▶ _Work item_
In the entries below, find each line with the string "Image" and copy it.

▶ _Source material_
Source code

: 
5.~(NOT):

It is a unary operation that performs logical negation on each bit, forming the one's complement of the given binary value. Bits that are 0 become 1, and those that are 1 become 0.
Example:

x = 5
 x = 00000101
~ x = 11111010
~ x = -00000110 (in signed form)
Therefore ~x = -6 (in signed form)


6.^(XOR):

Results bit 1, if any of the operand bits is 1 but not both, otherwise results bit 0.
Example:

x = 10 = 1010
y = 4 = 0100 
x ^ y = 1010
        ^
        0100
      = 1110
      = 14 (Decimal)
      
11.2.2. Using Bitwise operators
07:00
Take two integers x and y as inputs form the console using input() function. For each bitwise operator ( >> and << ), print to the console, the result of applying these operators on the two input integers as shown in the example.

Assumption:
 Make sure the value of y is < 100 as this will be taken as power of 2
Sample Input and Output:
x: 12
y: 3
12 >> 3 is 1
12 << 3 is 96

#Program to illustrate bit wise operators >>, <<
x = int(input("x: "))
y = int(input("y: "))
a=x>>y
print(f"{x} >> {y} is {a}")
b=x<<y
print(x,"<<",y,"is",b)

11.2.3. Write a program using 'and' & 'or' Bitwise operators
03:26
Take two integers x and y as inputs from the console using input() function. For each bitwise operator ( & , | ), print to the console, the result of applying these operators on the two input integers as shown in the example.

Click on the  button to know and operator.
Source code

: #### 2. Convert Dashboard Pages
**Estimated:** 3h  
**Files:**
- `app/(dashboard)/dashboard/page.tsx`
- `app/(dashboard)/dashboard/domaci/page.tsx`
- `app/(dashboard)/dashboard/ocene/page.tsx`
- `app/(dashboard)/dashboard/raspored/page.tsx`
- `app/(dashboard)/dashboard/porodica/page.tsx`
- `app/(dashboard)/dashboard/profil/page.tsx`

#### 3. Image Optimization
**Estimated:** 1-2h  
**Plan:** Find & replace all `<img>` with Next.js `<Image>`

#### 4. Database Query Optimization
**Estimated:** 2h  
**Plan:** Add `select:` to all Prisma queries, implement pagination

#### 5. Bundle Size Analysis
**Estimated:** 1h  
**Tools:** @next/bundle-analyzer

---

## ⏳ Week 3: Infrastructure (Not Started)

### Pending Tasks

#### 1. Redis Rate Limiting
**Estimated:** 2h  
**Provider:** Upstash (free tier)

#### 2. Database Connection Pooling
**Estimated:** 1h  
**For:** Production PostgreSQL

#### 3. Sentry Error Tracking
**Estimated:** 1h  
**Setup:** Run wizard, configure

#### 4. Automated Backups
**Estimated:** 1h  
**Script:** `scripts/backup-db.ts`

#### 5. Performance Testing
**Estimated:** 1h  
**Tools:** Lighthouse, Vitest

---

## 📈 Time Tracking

▶ _Solution to this task_
#### 3. Image Optimization
**Plan:** Find & replace all `<img>` with Next.js `<Image>`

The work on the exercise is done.